- Work request: Copy every line that holds the string "Left" from the data below.

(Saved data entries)
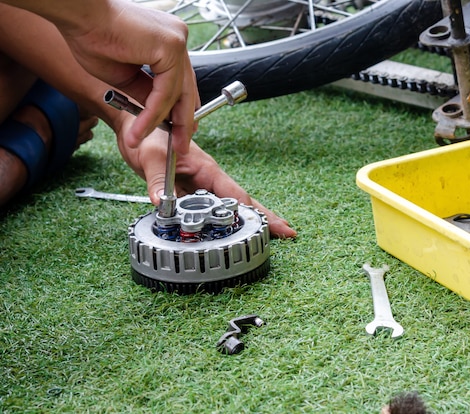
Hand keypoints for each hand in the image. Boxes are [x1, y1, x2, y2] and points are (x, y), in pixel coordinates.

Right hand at [3, 0, 199, 154]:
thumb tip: (159, 115)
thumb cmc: (91, 37)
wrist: (77, 15)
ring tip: (140, 140)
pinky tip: (139, 129)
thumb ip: (145, 93)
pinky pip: (165, 91)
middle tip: (180, 147)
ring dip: (159, 123)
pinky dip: (152, 114)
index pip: (181, 83)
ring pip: (175, 94)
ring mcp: (177, 42)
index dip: (181, 110)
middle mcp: (177, 39)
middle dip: (183, 123)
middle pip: (186, 90)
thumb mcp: (124, 75)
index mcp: (168, 42)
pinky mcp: (171, 47)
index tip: (180, 132)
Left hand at [117, 124, 296, 238]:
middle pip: (242, 201)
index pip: (234, 193)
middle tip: (287, 232)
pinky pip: (208, 211)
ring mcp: (202, 186)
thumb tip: (161, 203)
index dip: (251, 211)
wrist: (136, 129)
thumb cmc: (149, 136)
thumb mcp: (151, 157)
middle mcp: (209, 179)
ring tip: (269, 236)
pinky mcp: (190, 192)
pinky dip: (222, 223)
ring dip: (248, 222)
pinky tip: (232, 233)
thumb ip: (157, 181)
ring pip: (228, 207)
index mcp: (207, 168)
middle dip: (265, 217)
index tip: (269, 224)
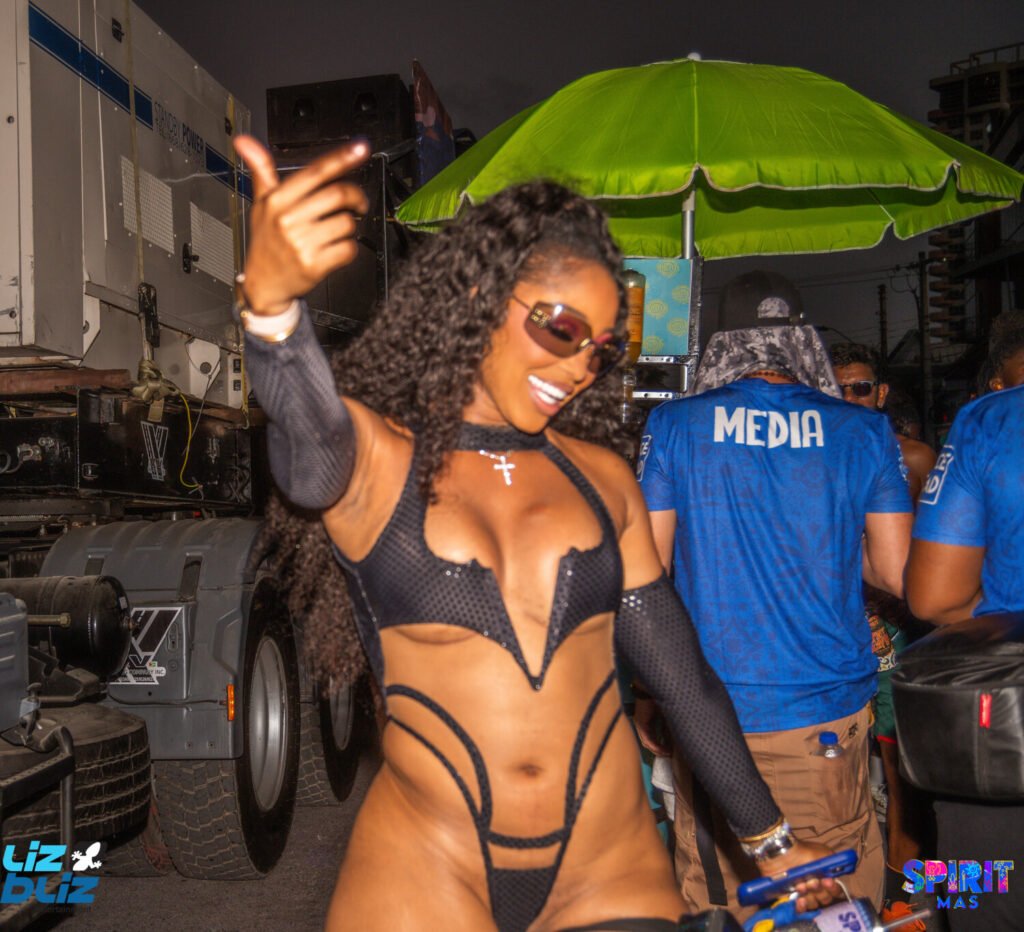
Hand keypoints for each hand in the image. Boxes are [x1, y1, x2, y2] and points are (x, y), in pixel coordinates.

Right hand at [233, 135, 370, 313]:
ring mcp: (301, 243)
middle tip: (358, 202)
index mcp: (278, 201)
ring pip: (346, 223)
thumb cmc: (266, 242)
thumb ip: (261, 172)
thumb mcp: (261, 205)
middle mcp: (289, 220)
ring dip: (350, 226)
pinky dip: (349, 248)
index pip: (315, 173)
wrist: (265, 283)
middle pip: (338, 195)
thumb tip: (244, 142)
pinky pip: (348, 249)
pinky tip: (336, 249)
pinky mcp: (314, 265)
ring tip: (337, 231)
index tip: (361, 148)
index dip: (341, 158)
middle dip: (356, 197)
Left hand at [631, 697, 671, 756]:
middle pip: (648, 743)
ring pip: (647, 743)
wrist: (649, 687)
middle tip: (670, 755)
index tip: (670, 750)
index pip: (651, 738)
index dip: (660, 746)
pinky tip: (663, 749)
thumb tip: (674, 731)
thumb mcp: (663, 711)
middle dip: (659, 751)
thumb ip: (666, 721)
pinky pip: (647, 740)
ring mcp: (640, 724)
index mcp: (646, 721)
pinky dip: (655, 746)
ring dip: (658, 750)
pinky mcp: (641, 724)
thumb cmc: (657, 697)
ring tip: (668, 753)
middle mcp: (641, 724)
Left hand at [758, 840, 839, 912]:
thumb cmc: (802, 852)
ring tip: (800, 886)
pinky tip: (798, 900)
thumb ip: (835, 863)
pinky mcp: (793, 895)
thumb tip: (846, 871)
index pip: (836, 890)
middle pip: (825, 898)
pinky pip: (802, 907)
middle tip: (811, 883)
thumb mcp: (821, 853)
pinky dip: (802, 906)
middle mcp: (818, 885)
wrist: (779, 854)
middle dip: (819, 891)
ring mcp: (805, 891)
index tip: (826, 882)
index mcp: (826, 876)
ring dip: (809, 896)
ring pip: (814, 903)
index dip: (833, 888)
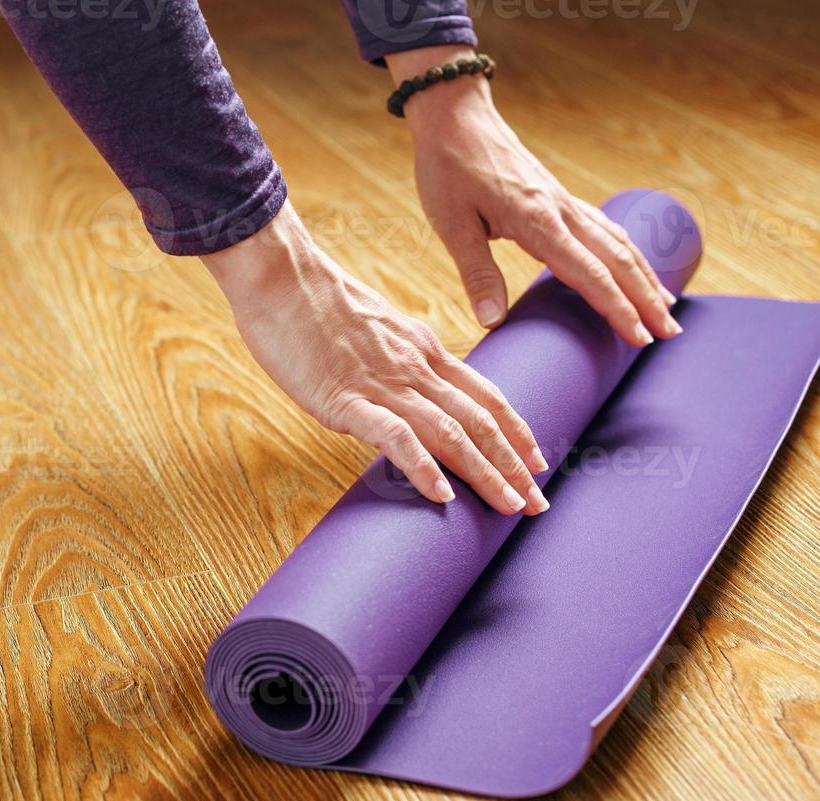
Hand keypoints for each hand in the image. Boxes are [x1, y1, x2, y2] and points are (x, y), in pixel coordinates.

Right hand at [201, 202, 549, 514]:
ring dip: (486, 472)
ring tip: (510, 505)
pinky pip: (396, 437)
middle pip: (480, 420)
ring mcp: (384, 384)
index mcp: (424, 350)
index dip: (516, 430)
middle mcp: (416, 368)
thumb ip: (395, 359)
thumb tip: (405, 388)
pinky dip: (424, 468)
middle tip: (537, 503)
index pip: (485, 394)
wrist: (281, 276)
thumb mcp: (374, 330)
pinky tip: (442, 495)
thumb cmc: (315, 303)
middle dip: (514, 465)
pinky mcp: (348, 400)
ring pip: (452, 431)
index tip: (537, 461)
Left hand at [386, 45, 679, 346]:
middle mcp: (562, 211)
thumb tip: (492, 322)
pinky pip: (606, 228)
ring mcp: (565, 202)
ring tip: (667, 307)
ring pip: (619, 243)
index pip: (589, 274)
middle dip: (646, 300)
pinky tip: (636, 267)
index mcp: (537, 221)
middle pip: (618, 260)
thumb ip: (477, 274)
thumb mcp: (451, 225)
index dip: (617, 308)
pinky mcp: (560, 198)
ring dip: (646, 277)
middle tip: (670, 334)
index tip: (639, 338)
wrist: (456, 115)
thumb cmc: (449, 168)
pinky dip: (628, 253)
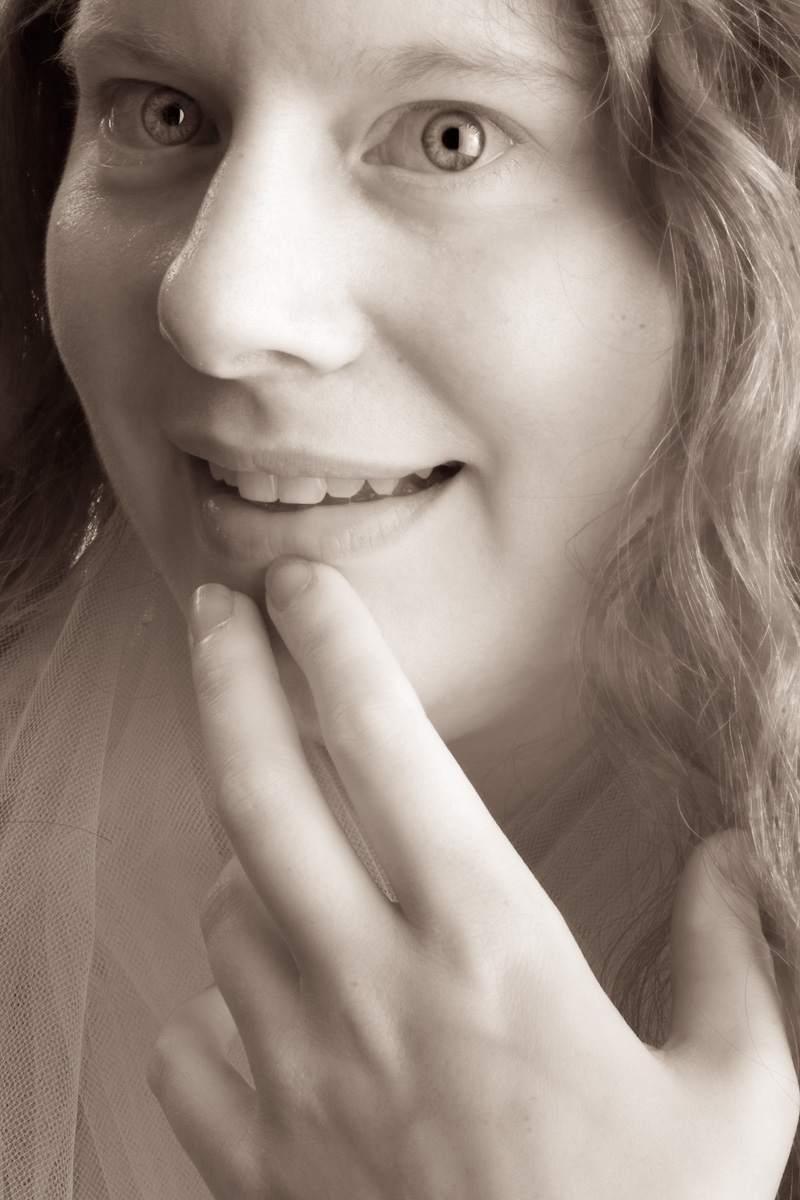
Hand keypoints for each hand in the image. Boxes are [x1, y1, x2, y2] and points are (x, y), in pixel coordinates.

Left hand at [147, 558, 798, 1199]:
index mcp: (487, 945)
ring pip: (225, 906)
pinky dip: (221, 1001)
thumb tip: (732, 858)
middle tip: (212, 612)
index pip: (387, 749)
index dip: (336, 648)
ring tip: (294, 861)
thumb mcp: (737, 1100)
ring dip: (250, 863)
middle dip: (227, 678)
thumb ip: (735, 958)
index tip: (303, 585)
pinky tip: (270, 1016)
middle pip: (258, 790)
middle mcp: (365, 982)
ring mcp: (288, 1065)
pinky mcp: (241, 1151)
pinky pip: (195, 1031)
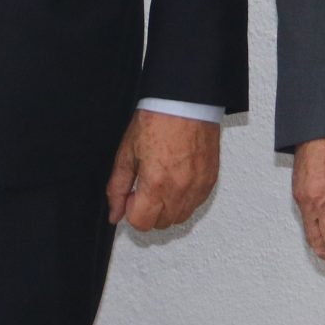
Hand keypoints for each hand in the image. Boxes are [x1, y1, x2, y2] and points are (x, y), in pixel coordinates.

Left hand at [105, 109, 220, 231]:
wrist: (185, 101)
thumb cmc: (158, 119)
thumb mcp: (126, 152)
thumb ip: (117, 187)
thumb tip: (114, 212)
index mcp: (155, 183)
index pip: (141, 223)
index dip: (131, 210)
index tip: (132, 194)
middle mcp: (179, 189)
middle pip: (160, 223)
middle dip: (149, 210)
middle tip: (146, 186)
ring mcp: (197, 186)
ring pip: (180, 217)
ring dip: (168, 207)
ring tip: (163, 182)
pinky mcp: (210, 180)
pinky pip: (196, 204)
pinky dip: (185, 199)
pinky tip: (178, 179)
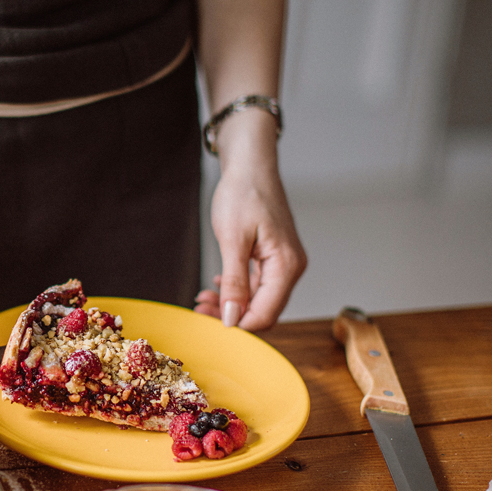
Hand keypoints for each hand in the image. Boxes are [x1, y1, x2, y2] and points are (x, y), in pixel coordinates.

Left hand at [194, 117, 305, 329]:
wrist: (251, 166)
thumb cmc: (243, 194)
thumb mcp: (232, 240)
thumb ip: (234, 282)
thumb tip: (233, 318)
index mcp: (286, 265)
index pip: (266, 314)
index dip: (238, 324)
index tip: (209, 321)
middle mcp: (291, 267)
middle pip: (264, 309)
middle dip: (232, 315)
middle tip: (200, 310)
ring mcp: (284, 262)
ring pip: (259, 298)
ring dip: (232, 303)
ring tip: (202, 299)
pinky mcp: (275, 257)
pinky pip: (258, 284)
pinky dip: (238, 289)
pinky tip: (218, 285)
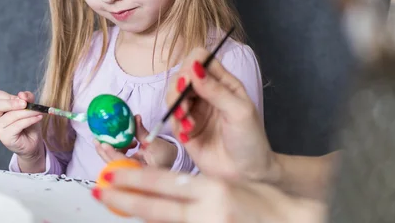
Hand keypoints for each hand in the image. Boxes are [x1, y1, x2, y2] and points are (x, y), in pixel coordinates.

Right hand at [0, 90, 44, 168]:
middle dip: (11, 103)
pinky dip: (29, 120)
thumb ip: (27, 98)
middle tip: (25, 104)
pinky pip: (17, 125)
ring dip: (27, 112)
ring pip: (11, 116)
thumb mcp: (29, 106)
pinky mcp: (5, 137)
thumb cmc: (28, 122)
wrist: (33, 141)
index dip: (10, 96)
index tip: (23, 99)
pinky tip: (37, 118)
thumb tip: (21, 94)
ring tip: (38, 112)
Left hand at [94, 115, 177, 167]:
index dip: (113, 154)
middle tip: (96, 140)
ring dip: (109, 150)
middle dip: (104, 152)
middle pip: (113, 166)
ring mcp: (129, 173)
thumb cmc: (165, 153)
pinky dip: (116, 150)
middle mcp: (133, 176)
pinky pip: (117, 160)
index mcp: (142, 173)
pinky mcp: (127, 168)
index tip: (104, 143)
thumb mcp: (154, 142)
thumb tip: (135, 118)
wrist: (171, 159)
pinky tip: (122, 143)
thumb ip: (141, 131)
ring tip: (109, 138)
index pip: (124, 165)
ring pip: (113, 163)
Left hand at [94, 167, 325, 222]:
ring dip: (142, 217)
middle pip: (157, 208)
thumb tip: (163, 190)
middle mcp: (209, 211)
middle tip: (100, 192)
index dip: (133, 180)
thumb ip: (195, 189)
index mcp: (213, 190)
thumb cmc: (263, 203)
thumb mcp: (227, 186)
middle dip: (125, 201)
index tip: (110, 177)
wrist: (294, 221)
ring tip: (120, 209)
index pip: (164, 183)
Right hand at [167, 47, 277, 182]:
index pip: (200, 59)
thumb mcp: (238, 111)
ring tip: (186, 121)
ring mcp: (194, 109)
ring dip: (175, 105)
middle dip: (179, 87)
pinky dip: (175, 122)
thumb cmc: (250, 141)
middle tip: (185, 104)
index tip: (190, 80)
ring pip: (172, 94)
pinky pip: (170, 117)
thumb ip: (215, 90)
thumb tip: (193, 68)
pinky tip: (188, 132)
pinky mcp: (184, 127)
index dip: (191, 64)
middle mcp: (206, 92)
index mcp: (223, 83)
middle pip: (181, 75)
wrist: (246, 175)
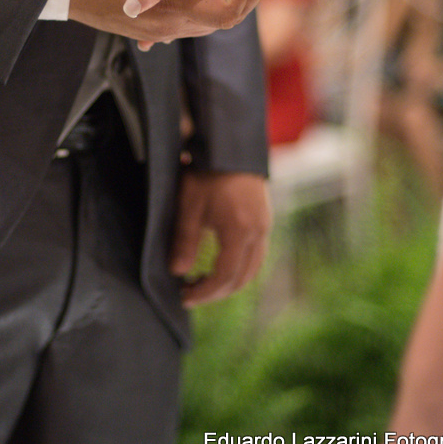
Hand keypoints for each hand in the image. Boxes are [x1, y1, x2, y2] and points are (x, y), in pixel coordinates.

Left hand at [170, 171, 270, 306]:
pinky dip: (239, 267)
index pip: (225, 276)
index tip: (185, 297)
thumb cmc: (207, 172)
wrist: (230, 146)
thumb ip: (184, 241)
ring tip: (203, 281)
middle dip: (216, 292)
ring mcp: (264, 226)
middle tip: (190, 293)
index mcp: (240, 230)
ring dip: (229, 282)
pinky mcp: (264, 220)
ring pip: (252, 269)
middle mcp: (258, 232)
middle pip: (241, 278)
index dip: (204, 292)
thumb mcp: (189, 205)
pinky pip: (256, 255)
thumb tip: (178, 272)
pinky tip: (219, 263)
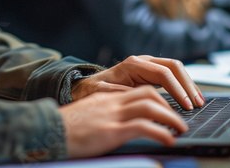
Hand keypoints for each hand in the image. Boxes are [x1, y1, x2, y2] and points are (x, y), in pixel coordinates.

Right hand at [59, 85, 188, 157]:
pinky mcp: (111, 131)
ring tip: (181, 129)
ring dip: (171, 117)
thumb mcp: (90, 116)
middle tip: (182, 116)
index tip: (173, 108)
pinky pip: (143, 126)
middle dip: (171, 102)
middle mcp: (112, 101)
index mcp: (107, 97)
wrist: (46, 133)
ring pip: (151, 105)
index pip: (141, 88)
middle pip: (149, 91)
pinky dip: (161, 132)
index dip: (161, 97)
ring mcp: (111, 115)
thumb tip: (125, 124)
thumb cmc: (66, 130)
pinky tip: (169, 140)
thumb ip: (107, 114)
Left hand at [71, 55, 203, 108]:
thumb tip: (139, 96)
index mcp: (133, 64)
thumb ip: (120, 93)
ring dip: (189, 84)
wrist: (87, 87)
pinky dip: (183, 86)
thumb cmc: (93, 90)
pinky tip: (190, 98)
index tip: (185, 104)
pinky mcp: (151, 73)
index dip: (177, 89)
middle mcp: (143, 61)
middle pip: (173, 67)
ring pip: (176, 69)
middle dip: (188, 85)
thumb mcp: (102, 92)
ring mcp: (148, 66)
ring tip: (199, 101)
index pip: (162, 73)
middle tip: (198, 103)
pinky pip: (172, 76)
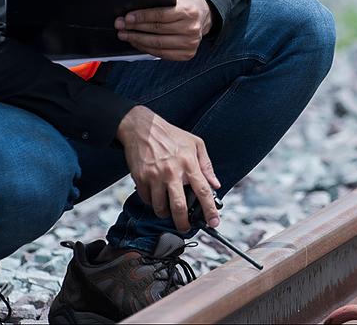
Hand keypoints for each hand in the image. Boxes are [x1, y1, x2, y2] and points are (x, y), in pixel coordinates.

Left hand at [116, 0, 212, 60]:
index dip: (142, 17)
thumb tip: (133, 10)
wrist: (203, 15)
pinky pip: (161, 54)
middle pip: (157, 30)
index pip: (160, 15)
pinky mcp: (187, 54)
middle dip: (135, 28)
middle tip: (120, 26)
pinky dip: (146, 49)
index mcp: (188, 11)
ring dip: (137, 40)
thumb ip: (159, 3)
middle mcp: (191, 28)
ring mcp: (190, 43)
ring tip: (125, 35)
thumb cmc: (185, 6)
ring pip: (157, 44)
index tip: (127, 18)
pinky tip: (137, 43)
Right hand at [117, 105, 221, 232]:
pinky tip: (155, 198)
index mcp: (188, 163)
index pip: (203, 191)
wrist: (142, 127)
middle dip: (183, 223)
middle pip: (179, 207)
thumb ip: (207, 165)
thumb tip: (215, 184)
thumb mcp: (195, 143)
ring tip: (168, 211)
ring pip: (160, 207)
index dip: (209, 210)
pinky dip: (152, 203)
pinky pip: (147, 199)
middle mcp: (172, 172)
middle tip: (185, 228)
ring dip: (165, 214)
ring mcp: (155, 176)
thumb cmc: (170, 134)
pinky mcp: (140, 178)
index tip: (214, 222)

- Finished exercise:
Left hand at [117, 124, 296, 238]:
Left hand at [631, 697, 671, 756]:
Left hand at [758, 840, 839, 912]:
Left hand at [386, 45, 679, 346]:
Left hand at [147, 558, 798, 1199]:
Left hand at [105, 109, 220, 231]:
Left hand at [194, 117, 305, 329]:
Left hand at [94, 115, 177, 167]:
Left hand at [94, 167, 325, 222]:
Left hand at [170, 171, 270, 306]:
Left hand at [71, 55, 203, 108]:
Left hand at [116, 0, 212, 60]:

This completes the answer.